Decision-Theoretic Planning with non-Markovian Rewards

Sylvie Thiébaux, Charles Gretton, John Slaney, David Price
First.Last@anu.edu.au
National ICT Australia &
The Australian National University
Canberra, ACT 0200, Australia

Froduald Kabanza
kabanza@usherbrooke.ca
Département Informatique
Université de Sherbrooke,
Sherbrooke, Québec J1K 2R1, Canada

Abstract:

A decision process in which rewards depend on history rather than merely on the current state is called a decision process with non-Markovian rewards (NMRDP). In decision-theoretic planning, where many desirable behaviours are more naturally expressed as properties of execution sequences rather than as properties of states, NMRDPs form a more natural model than the commonly adopted fully Markovian decision process (MDP) model. While the more tractable solution methods developed for MDPs do not directly apply in the presence of non-Markovian rewards, a number of solution methods for NMRDPs have been proposed in the literature. These all exploit a compact specification of the non-Markovian reward function in temporal logic, to automatically translate the NMRDP into an equivalent MDP which is solved using efficient MDP solution methods. This paper presents NMRDPP(Non-Markovian Reward Decision Process Planner), a software platform for the development and experimentation of methods for decision-theoretic planning with non-Markovian rewards.

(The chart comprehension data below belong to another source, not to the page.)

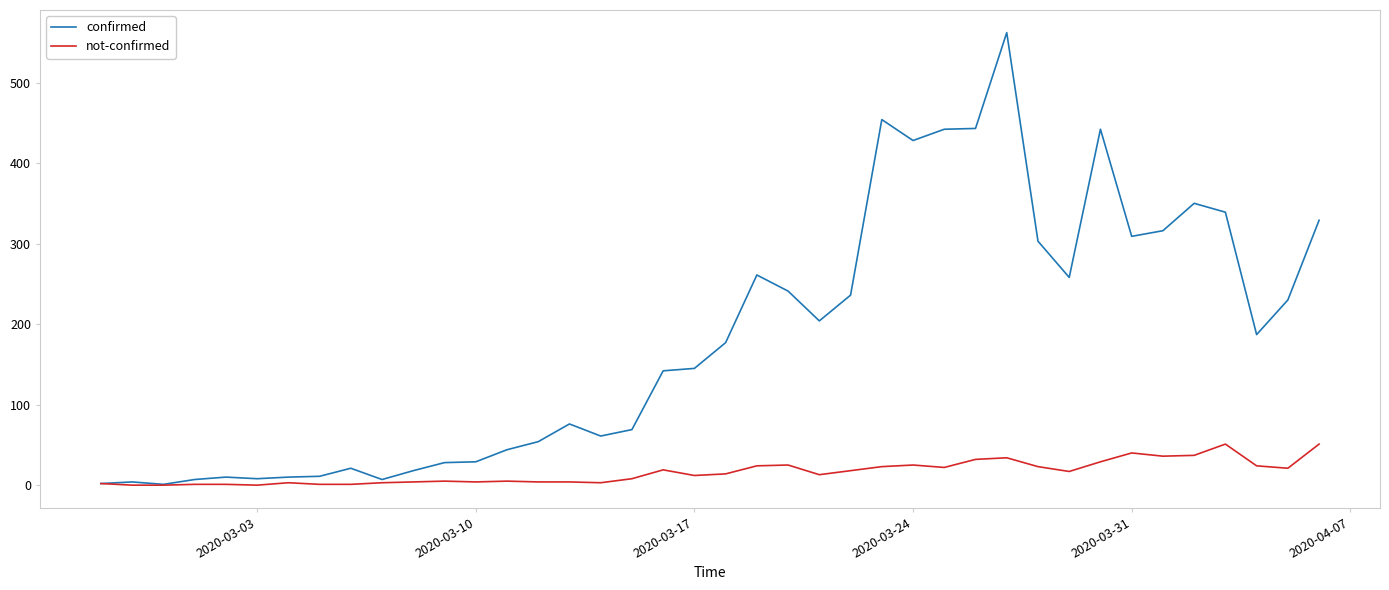

List the series in order of their peak value, highest first.

confirmed, not-confirmed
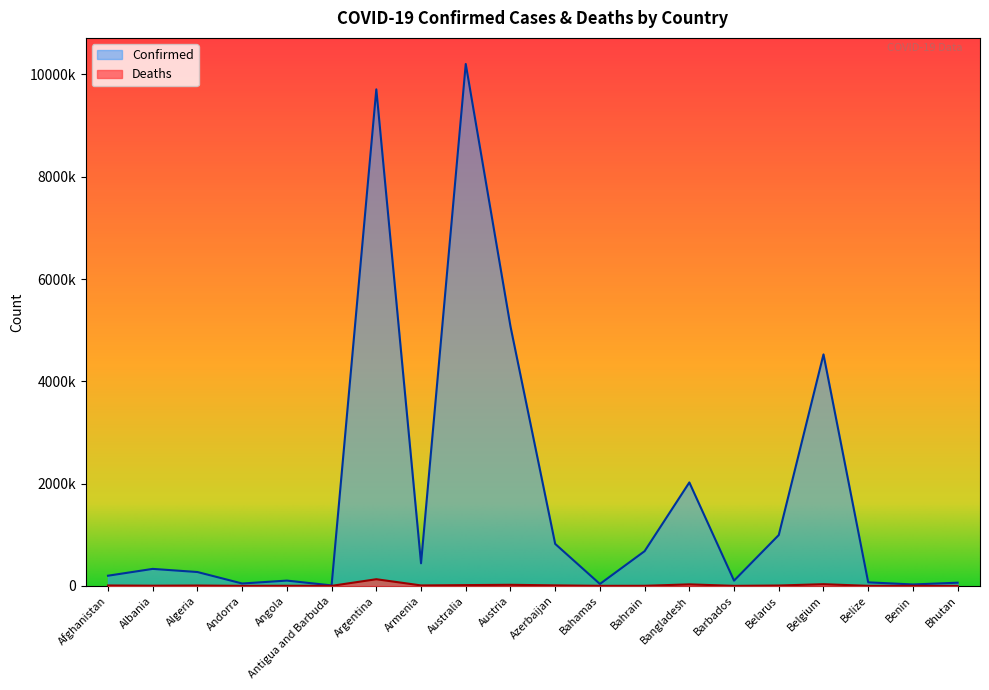

At which category does Deaths reach its first local peak?

Algeria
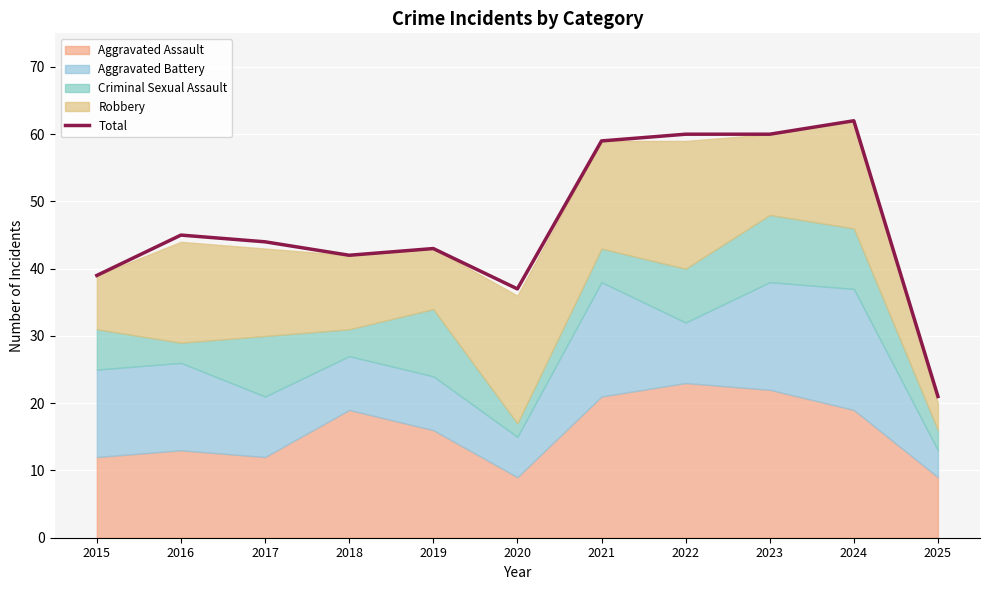

How many lines are shown in the chart?

1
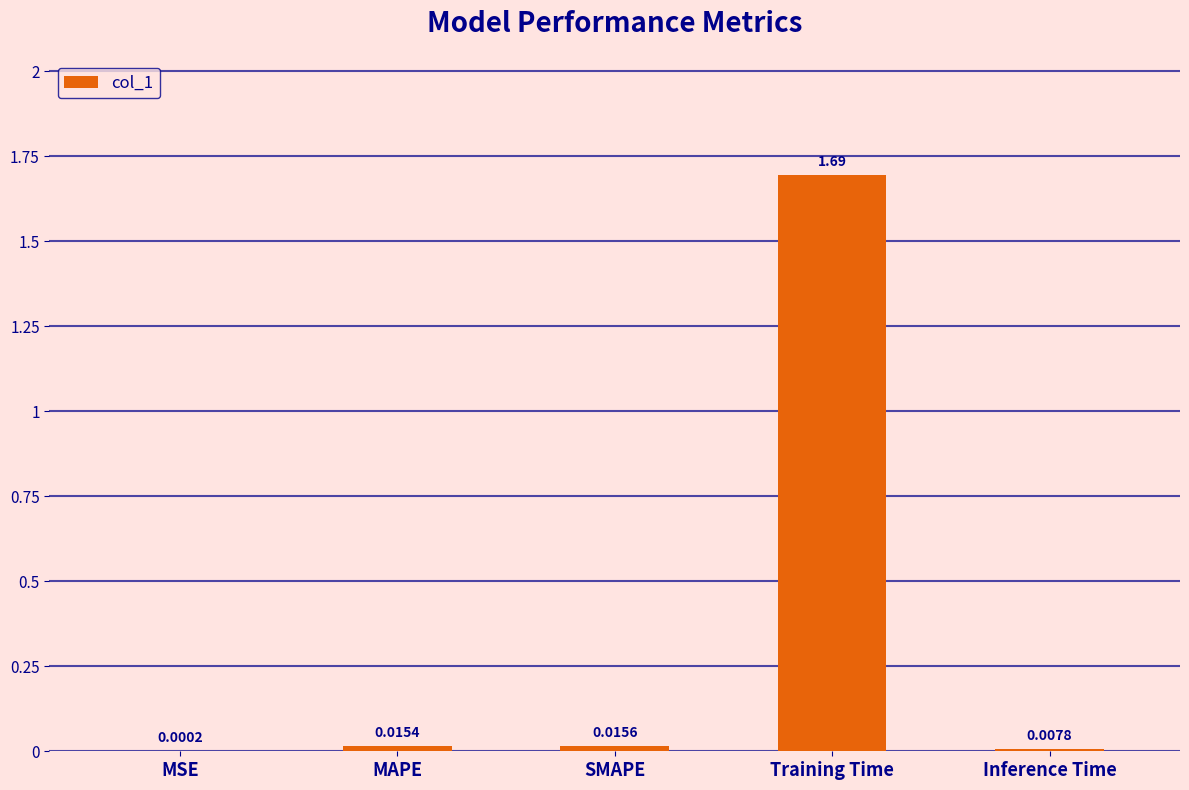

Which has a higher value, MAPE or Training Time?

Training Time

The current version of NMRDPP implements, under a single interface, a family of methods based on existing as well as new approaches which we describe in detail. These include dynamic programming, heuristic search, and structured methods. Using NMRDPP, we compare the methods and identify certain problem features that affect their performance. NMRDPP's treatment of non-Markovian rewards is inspired by the treatment of domain-specific search control knowledge in the TLPlan planner, which it incorporates as a special case. In the First International Probabilistic Planning Competition, NMRDPP was able to compete and perform well in both the domain-independent and hand-coded tracks, using search control knowledge in the latter.